In January 2013, while a doctoral student at Harvard University, I travelled to the UK to conduct dissertation research. As a historian of medicine and science studying slavery and the Atlantic slave trade, visiting the Royal Society was essential. Before my visit, I pored over Thomas Sprat’s first official history of the Royal Society, published in 1667.
According to Sprat (p.407), the Royal Society and the Royal Adventurers Trading to Africa (one of Britain’s early slave trading corporations) were ‘twin sisters’:
Both organizations were founded in 1660. Mark Govier’s research found that some Fellows of the Royal Society were also members of the Royal Adventurers, even serving in managerial roles. The pursuit of science and the slave trade supported one another. Scientists and slave traders worked together. These people and their histories were entangled.
As I began to explore the Royal Society’s collections, I discovered a list of twenty-six questions that Secretary Henry Oldenburg sent to a ‘Mr Floyd,’ circa 1670:
Mr Floyd was the minister stationed at Cape Coast Castle in present-day Ghana. Cape Coast Castle functioned as Britain’s slave trading headquarters in West Africa. Beneath the chapel where Mr Floyd held services were vermin-ridden dungeons that held enslaved children, women, and men awaiting shipment to the Americas. From his administrative and ministerial perch, Mr Floyd was well-positioned to gather knowledge for the Society.
Oldenburg asked Mr Floyd about the ‘diseases ye Inhabitants are most subject to’ and the medicines they used. He also asked about the poisons and antidotes West Africans used, as well as the bark which kept their teeth so healthy and white.
Although it is unclear whether Mr Floyd made any successful discoveries, we have evidence that another minister stationed at Cape Coast Castle in the late seventeenth century, John Smyth, brought West African medical knowledge to the Society.
Smyth was hired in 1689 by the Royal African Company. He was one of the global correspondents of James Petiver FRS, and sent Petiver a collection of forty West African medicinal plants, including descriptions of how West Africans utilised the plants for a wide range of illnesses. This medical intelligence, communicated in a letter to physician Hans Sloane FRS and published in the Royal Society’s Philosophical Transactions, represents the first detailed account of West African materia medica and therapeutics in English:
Philosophical Transactions Volume 19 Issue 232
Absent from the account, however, are the West African botanical and medical experts who instructed Smyth. They taught him about certain plants that were dried in the sun, powdered, and sniffed to cure headaches. They introduced Smyth to infusions made from boiling the unnena plant, which were applied to swollen limbs to dissipate fluid retention. Those who suffered with constipation drank decoctions from boiled plants mixed with palm wine. West Africans created ointments by pounding plant leaves and mixing them with palm oil to heal sores and wounds. Smyth learned that dysentery was treated with the pocumma plant, which was pounded, dried, baked and eaten. Treatments for stomach aches, smallpox, worms, venereal disease, toothaches, scurvy and haemorrhaging were among the lengthy list of cures Smyth learned from unnamed West African experts.

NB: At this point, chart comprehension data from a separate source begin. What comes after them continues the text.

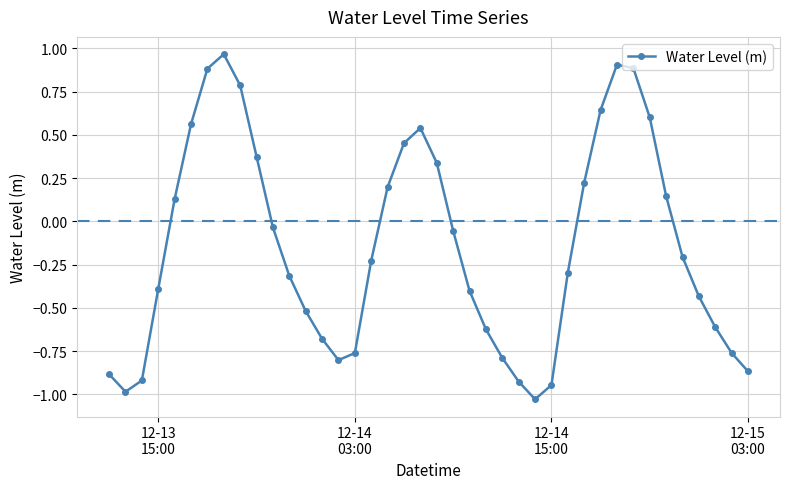

What is the difference between the maximum and minimum values?

2.0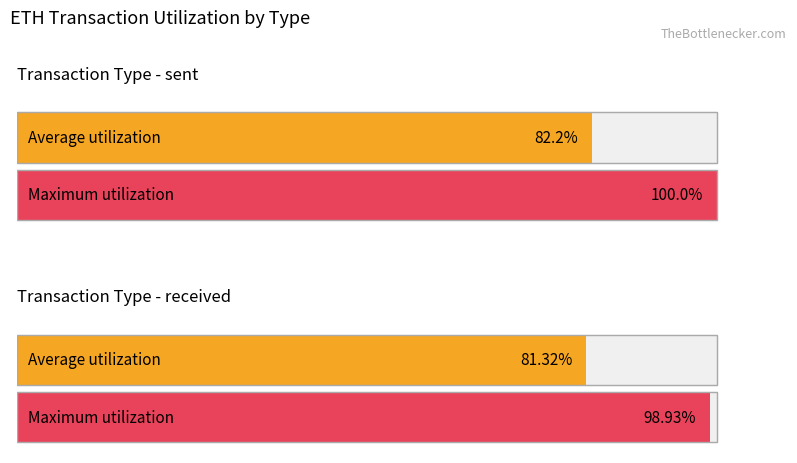

How many distinct data groups are displayed?

2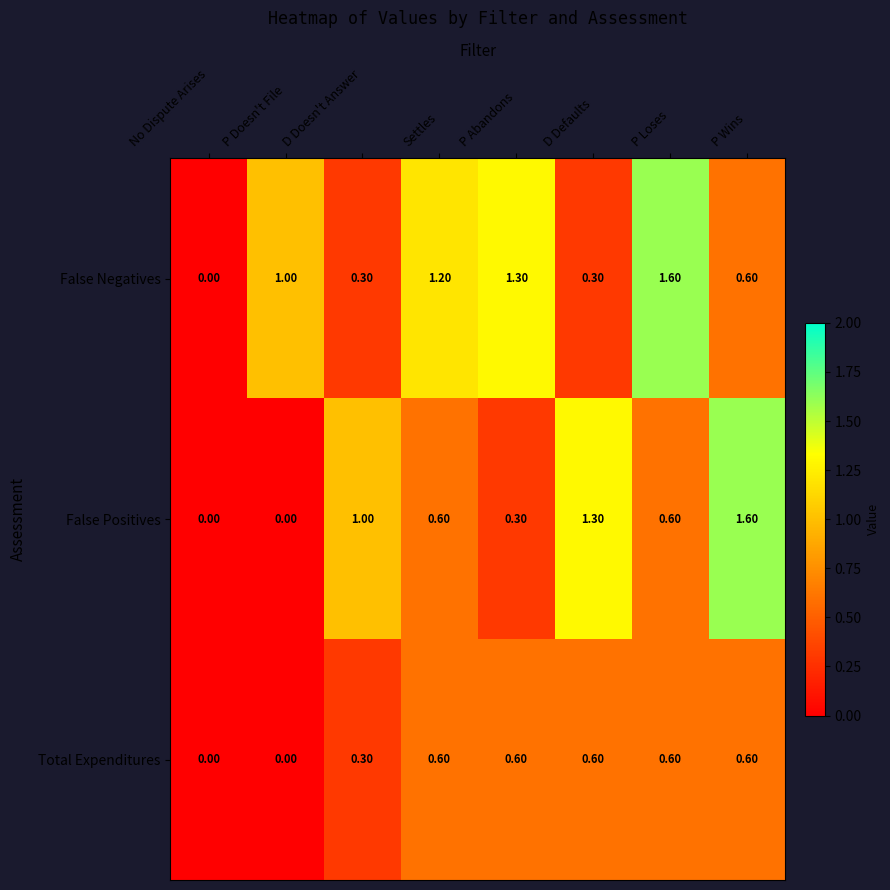

List the series in order of their overall mean, lowest first.

Total Expenditures, False Positives, False Negatives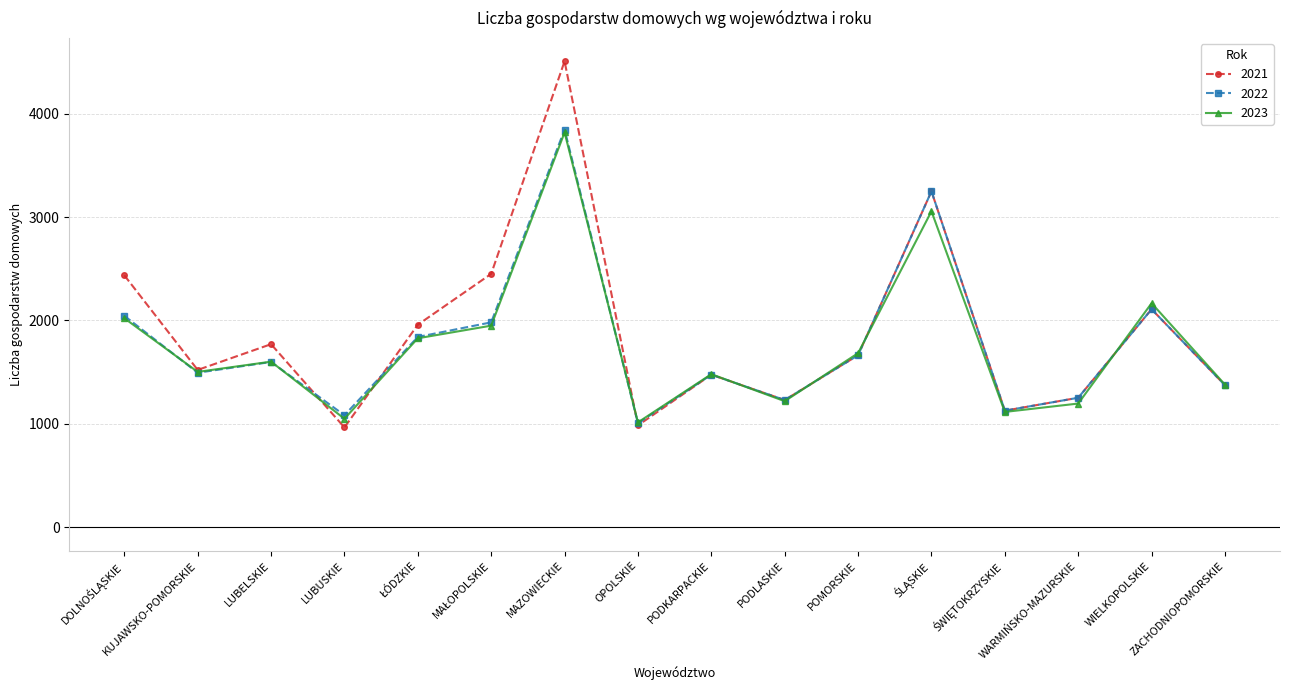

True or false: 2022 has more than 2 interior local peaks.

True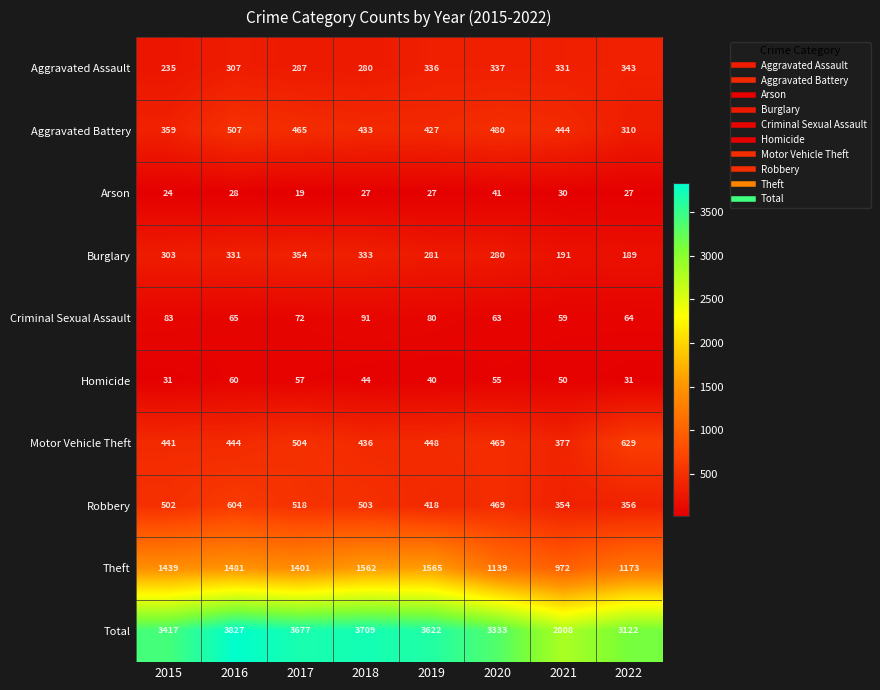

Rank the series by their maximum value, from lowest to highest.

Arson, Homicide, Criminal Sexual Assault, Aggravated Assault, Burglary, Aggravated Battery, Robbery, Motor Vehicle Theft, Theft, Total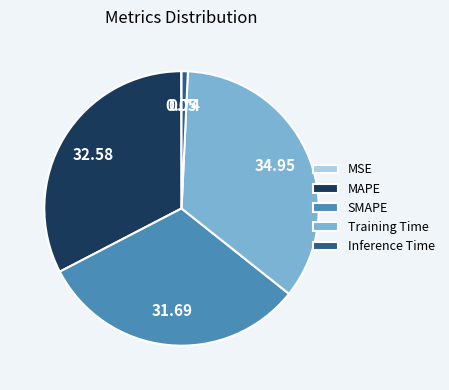

Between Inference Time and SMAPE, which is larger?

SMAPE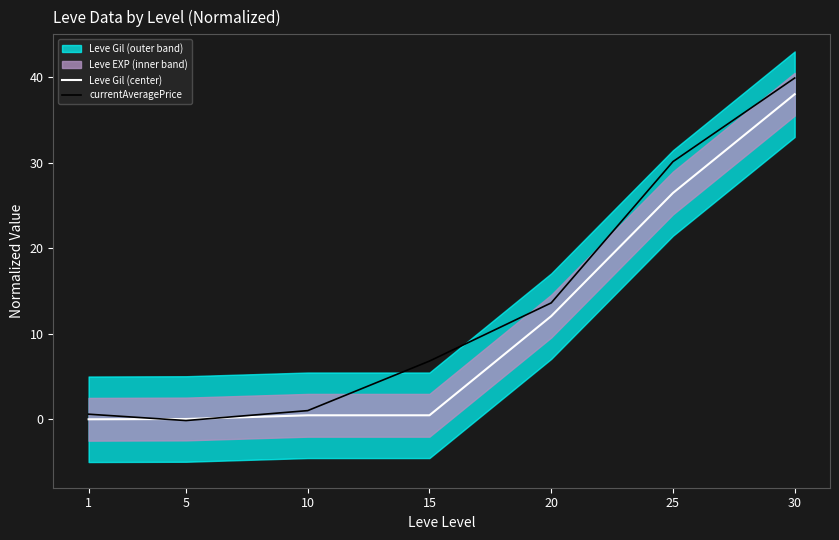

What is the smallest value displayed?

-0.1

Petiver wrote that he was enclosing a description of African materia medica, and that great benefits would come to the European ‘Art or Mystery of Physick, if the Vertues of all Simples were more nicely inquired into, or better known’:
Philosophical Transactions Volume 19 Issue 232 (detail)
Much was at stake in such inquiries. In the early eighteenth century, according to Simon P Newman in A New World of labor: the development of plantation slavery in the British Atlantic (2013), life expectancy for Royal African Company employees stationed in West Africa was four to five years. Minimizing death, improving health and discovering new drugs for commercial gain were considered imperatives of empire.
Work begun by Mr Floyd, John Smyth, and the Royal Society would continue for more than a century. And news about West African medicine would continue to arrive in London: in 1722, James Phipps, chief merchant at Cape Coast Castle, wrote to his London employers: ‘We should be glad to have the assistance of an able Gardener, one that is well acquainted with Herbs, as we believe there may be many Simples found here, of very great benefit, being observed to be made use of by the Natives in Pharmacy, as well as Surgery and who succeed in many good Cures in both.’
The violent trafficking of millions of African people to the Americas has left our world with legacies we are reckoning with today. One such legacy is the lack of historical acknowledgement of West African people as scientists, botanical experts and medical practitioners, despite their presence in the archives. Today, African indigenous knowledge remains devalued. Writing in 2016, Kiatezua Lubanzadio Luyaluka noted: ‘African indigenous knowledge seems to many as unscientific, delusory and as no more than a bunch of magical beliefs.’ The history of medicine in the British slave trade challenges us to think otherwise.
Today, I am a professor working on my first book, To heal and to harm: medicine, knowledge, and power in the British slave trade. In the book, I develop the story of West African medical knowledge and its vital interest to British merchants, scientists and statesmen. The history of the British slave trade gives us the opportunity to acknowledge the rich intellectual worlds of West African people as essential to science, health and medicine.